## Your assignment
Retype the whole listing exactly.

## Input material

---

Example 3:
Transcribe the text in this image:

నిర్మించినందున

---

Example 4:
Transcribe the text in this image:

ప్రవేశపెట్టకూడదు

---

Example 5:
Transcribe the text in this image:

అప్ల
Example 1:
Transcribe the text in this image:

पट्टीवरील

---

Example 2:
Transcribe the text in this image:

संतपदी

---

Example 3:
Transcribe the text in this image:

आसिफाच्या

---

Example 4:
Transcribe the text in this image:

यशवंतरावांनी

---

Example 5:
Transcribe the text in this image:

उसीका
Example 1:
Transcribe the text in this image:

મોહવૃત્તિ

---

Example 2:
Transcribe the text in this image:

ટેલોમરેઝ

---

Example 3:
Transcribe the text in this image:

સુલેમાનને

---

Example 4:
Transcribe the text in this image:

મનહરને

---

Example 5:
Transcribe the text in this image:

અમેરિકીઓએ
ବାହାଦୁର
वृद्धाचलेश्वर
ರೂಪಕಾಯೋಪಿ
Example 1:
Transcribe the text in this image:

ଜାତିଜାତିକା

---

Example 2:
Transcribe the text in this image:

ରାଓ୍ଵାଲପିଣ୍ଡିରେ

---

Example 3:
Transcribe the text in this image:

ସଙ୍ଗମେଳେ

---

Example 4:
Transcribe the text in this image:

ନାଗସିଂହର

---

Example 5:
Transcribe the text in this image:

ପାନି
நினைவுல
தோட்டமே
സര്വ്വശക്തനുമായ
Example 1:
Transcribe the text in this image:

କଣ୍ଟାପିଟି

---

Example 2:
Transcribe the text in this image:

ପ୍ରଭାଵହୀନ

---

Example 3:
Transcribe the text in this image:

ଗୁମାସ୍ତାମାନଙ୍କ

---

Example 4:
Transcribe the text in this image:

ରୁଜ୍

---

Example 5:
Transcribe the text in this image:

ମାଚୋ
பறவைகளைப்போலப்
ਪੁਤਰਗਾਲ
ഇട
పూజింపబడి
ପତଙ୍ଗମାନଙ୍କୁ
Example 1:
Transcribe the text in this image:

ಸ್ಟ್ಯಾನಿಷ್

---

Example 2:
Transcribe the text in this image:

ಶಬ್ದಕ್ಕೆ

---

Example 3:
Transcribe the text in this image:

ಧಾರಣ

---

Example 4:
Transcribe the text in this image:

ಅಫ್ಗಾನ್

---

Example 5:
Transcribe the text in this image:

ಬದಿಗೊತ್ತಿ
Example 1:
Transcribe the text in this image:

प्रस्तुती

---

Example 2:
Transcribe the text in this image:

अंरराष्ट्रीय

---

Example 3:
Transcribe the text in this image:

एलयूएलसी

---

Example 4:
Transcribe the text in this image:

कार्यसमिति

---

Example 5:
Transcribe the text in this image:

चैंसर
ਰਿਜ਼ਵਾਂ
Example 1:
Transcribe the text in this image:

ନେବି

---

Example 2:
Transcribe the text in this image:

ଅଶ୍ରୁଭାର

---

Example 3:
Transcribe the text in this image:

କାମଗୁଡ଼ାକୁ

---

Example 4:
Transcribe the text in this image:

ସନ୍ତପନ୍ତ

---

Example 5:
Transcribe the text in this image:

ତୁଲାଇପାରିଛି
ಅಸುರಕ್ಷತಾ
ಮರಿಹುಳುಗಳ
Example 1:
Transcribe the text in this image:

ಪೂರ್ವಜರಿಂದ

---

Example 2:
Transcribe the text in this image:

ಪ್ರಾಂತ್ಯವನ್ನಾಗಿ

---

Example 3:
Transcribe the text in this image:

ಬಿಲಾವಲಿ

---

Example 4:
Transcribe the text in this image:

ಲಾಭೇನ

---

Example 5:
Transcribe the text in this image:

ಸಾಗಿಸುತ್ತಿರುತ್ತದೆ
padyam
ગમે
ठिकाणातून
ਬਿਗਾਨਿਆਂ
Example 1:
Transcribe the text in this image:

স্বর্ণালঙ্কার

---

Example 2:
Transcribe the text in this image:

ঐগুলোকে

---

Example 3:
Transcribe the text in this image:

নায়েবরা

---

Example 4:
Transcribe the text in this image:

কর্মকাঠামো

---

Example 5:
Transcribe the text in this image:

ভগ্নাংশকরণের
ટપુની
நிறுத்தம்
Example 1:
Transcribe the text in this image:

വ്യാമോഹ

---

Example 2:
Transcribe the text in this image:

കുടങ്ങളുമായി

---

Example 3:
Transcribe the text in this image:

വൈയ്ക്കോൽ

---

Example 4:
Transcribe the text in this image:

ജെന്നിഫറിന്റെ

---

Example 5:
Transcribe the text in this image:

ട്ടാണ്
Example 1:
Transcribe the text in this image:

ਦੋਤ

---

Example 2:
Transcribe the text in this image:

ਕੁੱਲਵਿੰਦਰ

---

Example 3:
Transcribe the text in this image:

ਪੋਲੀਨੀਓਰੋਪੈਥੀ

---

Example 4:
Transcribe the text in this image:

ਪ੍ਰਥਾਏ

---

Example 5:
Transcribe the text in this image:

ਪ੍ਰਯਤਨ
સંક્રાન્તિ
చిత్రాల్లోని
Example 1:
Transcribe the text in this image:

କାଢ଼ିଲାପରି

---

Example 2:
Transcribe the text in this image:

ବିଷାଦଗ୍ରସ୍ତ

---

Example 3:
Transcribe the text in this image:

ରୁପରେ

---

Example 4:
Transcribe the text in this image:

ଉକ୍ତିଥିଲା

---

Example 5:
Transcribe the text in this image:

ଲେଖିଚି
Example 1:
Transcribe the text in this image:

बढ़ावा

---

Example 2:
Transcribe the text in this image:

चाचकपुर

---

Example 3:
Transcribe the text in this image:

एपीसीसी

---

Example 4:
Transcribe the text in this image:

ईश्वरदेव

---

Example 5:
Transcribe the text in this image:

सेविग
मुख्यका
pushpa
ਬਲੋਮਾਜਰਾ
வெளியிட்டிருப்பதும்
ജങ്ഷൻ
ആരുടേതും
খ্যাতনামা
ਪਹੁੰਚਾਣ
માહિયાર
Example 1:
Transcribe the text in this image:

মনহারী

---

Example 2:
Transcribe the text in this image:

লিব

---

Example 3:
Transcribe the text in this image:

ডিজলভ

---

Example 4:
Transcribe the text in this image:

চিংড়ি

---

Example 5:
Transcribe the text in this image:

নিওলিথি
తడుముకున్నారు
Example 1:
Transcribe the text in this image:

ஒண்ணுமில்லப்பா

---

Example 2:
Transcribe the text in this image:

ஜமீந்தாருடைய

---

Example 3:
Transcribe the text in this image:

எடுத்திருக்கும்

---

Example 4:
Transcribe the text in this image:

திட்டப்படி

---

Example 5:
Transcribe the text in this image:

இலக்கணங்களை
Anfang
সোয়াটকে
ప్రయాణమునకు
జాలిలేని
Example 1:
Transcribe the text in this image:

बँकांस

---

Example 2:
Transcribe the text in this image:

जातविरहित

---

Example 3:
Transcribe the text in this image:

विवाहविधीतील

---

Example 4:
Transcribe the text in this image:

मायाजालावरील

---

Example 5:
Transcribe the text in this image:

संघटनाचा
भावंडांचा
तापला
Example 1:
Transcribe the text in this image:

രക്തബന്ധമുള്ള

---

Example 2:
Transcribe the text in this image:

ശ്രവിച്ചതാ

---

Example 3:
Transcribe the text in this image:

## Answer space
---

Example 3:
Transcribe the text in this image:

నిర్మించినందున

---

Example 4:
Transcribe the text in this image:

ప్రవేశపెట్టకూడదు

---

Example 5:
Transcribe the text in this image:

అప్ల
Example 1:
Transcribe the text in this image:

पट्टीवरील

---

Example 2:
Transcribe the text in this image:

संतपदी

---

Example 3:
Transcribe the text in this image:

आसिफाच्या

---

Example 4:
Transcribe the text in this image:

यशवंतरावांनी

---

Example 5:
Transcribe the text in this image:

उसीका
Example 1:
Transcribe the text in this image:

મોહવૃત્તિ

---

Example 2:
Transcribe the text in this image:

ટેલોમરેઝ

---

Example 3:
Transcribe the text in this image:

સુલેમાનને

---

Example 4:
Transcribe the text in this image:

મનહરને

---

Example 5:
Transcribe the text in this image:

અમેરિકીઓએ
ବାହାଦୁର
वृद्धाचलेश्वर
ರೂಪಕಾಯೋಪಿ
Example 1:
Transcribe the text in this image:

ଜାତିଜାତିକା

---

Example 2:
Transcribe the text in this image:

ରାଓ୍ଵାଲପିଣ୍ଡିରେ

---

Example 3:
Transcribe the text in this image:

ସଙ୍ଗମେଳେ

---

Example 4:
Transcribe the text in this image:

ନାଗସିଂହର

---

Example 5:
Transcribe the text in this image:

ପାନି
நினைவுல
தோட்டமே
സര്വ്വശക്തനുമായ
Example 1:
Transcribe the text in this image:

କଣ୍ଟାପିଟି

---

Example 2:
Transcribe the text in this image:

ପ୍ରଭାଵହୀନ

---

Example 3:
Transcribe the text in this image:

ଗୁମାସ୍ତାମାନଙ୍କ

---

Example 4:
Transcribe the text in this image:

ରୁଜ୍

---

Example 5:
Transcribe the text in this image:

ମାଚୋ
பறவைகளைப்போலப்
ਪੁਤਰਗਾਲ
ഇട
పూజింపబడి
ପତଙ୍ଗମାନଙ୍କୁ
Example 1:
Transcribe the text in this image:

ಸ್ಟ್ಯಾನಿಷ್

---

Example 2:
Transcribe the text in this image:

ಶಬ್ದಕ್ಕೆ

---

Example 3:
Transcribe the text in this image:

ಧಾರಣ

---

Example 4:
Transcribe the text in this image:

ಅಫ್ಗಾನ್

---

Example 5:
Transcribe the text in this image:

ಬದಿಗೊತ್ತಿ
Example 1:
Transcribe the text in this image:

प्रस्तुती

---

Example 2:
Transcribe the text in this image:

अंरराष्ट्रीय

---

Example 3:
Transcribe the text in this image:

एलयूएलसी

---

Example 4:
Transcribe the text in this image:

कार्यसमिति

---

Example 5:
Transcribe the text in this image:

चैंसर
ਰਿਜ਼ਵਾਂ
Example 1:
Transcribe the text in this image:

ନେବି

---

Example 2:
Transcribe the text in this image:

ଅଶ୍ରୁଭାର

---

Example 3:
Transcribe the text in this image:

କାମଗୁଡ଼ାକୁ

---

Example 4:
Transcribe the text in this image:

ସନ୍ତପନ୍ତ

---

Example 5:
Transcribe the text in this image:

ତୁଲାଇପାରିଛି
ಅಸುರಕ್ಷತಾ
ಮರಿಹುಳುಗಳ
Example 1:
Transcribe the text in this image:

ಪೂರ್ವಜರಿಂದ

---

Example 2:
Transcribe the text in this image:

ಪ್ರಾಂತ್ಯವನ್ನಾಗಿ

---

Example 3:
Transcribe the text in this image:

ಬಿಲಾವಲಿ

---

Example 4:
Transcribe the text in this image:

ಲಾಭೇನ

---

Example 5:
Transcribe the text in this image:

ಸಾಗಿಸುತ್ತಿರುತ್ತದೆ
padyam
ગમે
ठिकाणातून
ਬਿਗਾਨਿਆਂ
Example 1:
Transcribe the text in this image:

স্বর্ণালঙ্কার

---

Example 2:
Transcribe the text in this image:

ঐগুলোকে

---

Example 3:
Transcribe the text in this image:

নায়েবরা

---

Example 4:
Transcribe the text in this image:

কর্মকাঠামো

---

Example 5:
Transcribe the text in this image:

ভগ্নাংশকরণের
ટપુની
நிறுத்தம்
Example 1:
Transcribe the text in this image:

വ്യാമോഹ

---

Example 2:
Transcribe the text in this image:

കുടങ്ങളുമായി

---

Example 3:
Transcribe the text in this image:

വൈയ്ക്കോൽ

---

Example 4:
Transcribe the text in this image:

ജെന്നിഫറിന്റെ

---

Example 5:
Transcribe the text in this image:

ട്ടാണ്
Example 1:
Transcribe the text in this image:

ਦੋਤ

---

Example 2:
Transcribe the text in this image:

ਕੁੱਲਵਿੰਦਰ

---

Example 3:
Transcribe the text in this image:

ਪੋਲੀਨੀਓਰੋਪੈਥੀ

---

Example 4:
Transcribe the text in this image:

ਪ੍ਰਥਾਏ

---

Example 5:
Transcribe the text in this image:

ਪ੍ਰਯਤਨ
સંક્રાન્તિ
చిత్రాల్లోని
Example 1:
Transcribe the text in this image:

କାଢ଼ିଲାପରି

---

Example 2:
Transcribe the text in this image:

ବିଷାଦଗ୍ରସ୍ତ

---

Example 3:
Transcribe the text in this image:

ରୁପରେ

---

Example 4:
Transcribe the text in this image:

ଉକ୍ତିଥିଲା

---

Example 5:
Transcribe the text in this image:

ଲେଖିଚି
Example 1:
Transcribe the text in this image:

बढ़ावा

---

Example 2:
Transcribe the text in this image:

चाचकपुर

---

Example 3:
Transcribe the text in this image:

एपीसीसी

---

Example 4:
Transcribe the text in this image:

ईश्वरदेव

---

Example 5:
Transcribe the text in this image:

सेविग
मुख्यका
pushpa
ਬਲੋਮਾਜਰਾ
வெளியிட்டிருப்பதும்
ജങ്ഷൻ
ആരുടേതും
খ্যাতনামা
ਪਹੁੰਚਾਣ
માહિયાર
Example 1:
Transcribe the text in this image:

মনহারী

---

Example 2:
Transcribe the text in this image:

লিব

---

Example 3:
Transcribe the text in this image:

ডিজলভ

---

Example 4:
Transcribe the text in this image:

চিংড়ি

---

Example 5:
Transcribe the text in this image:

নিওলিথি
తడుముకున్నారు
Example 1:
Transcribe the text in this image:

ஒண்ணுமில்லப்பா

---

Example 2:
Transcribe the text in this image:

ஜமீந்தாருடைய

---

Example 3:
Transcribe the text in this image:

எடுத்திருக்கும்

---

Example 4:
Transcribe the text in this image:

திட்டப்படி

---

Example 5:
Transcribe the text in this image:

இலக்கணங்களை
Anfang
সোয়াটকে
ప్రయాణమునకు
జాలిలేని
Example 1:
Transcribe the text in this image:

बँकांस

---

Example 2:
Transcribe the text in this image:

जातविरहित

---

Example 3:
Transcribe the text in this image:

विवाहविधीतील

---

Example 4:
Transcribe the text in this image:

मायाजालावरील

---

Example 5:
Transcribe the text in this image:

संघटनाचा
भावंडांचा
तापला
Example 1:
Transcribe the text in this image:

രക്തബന്ധമുള്ള

---

Example 2:
Transcribe the text in this image:

ശ്രവിച്ചതാ

---

Example 3:
Transcribe the text in this image:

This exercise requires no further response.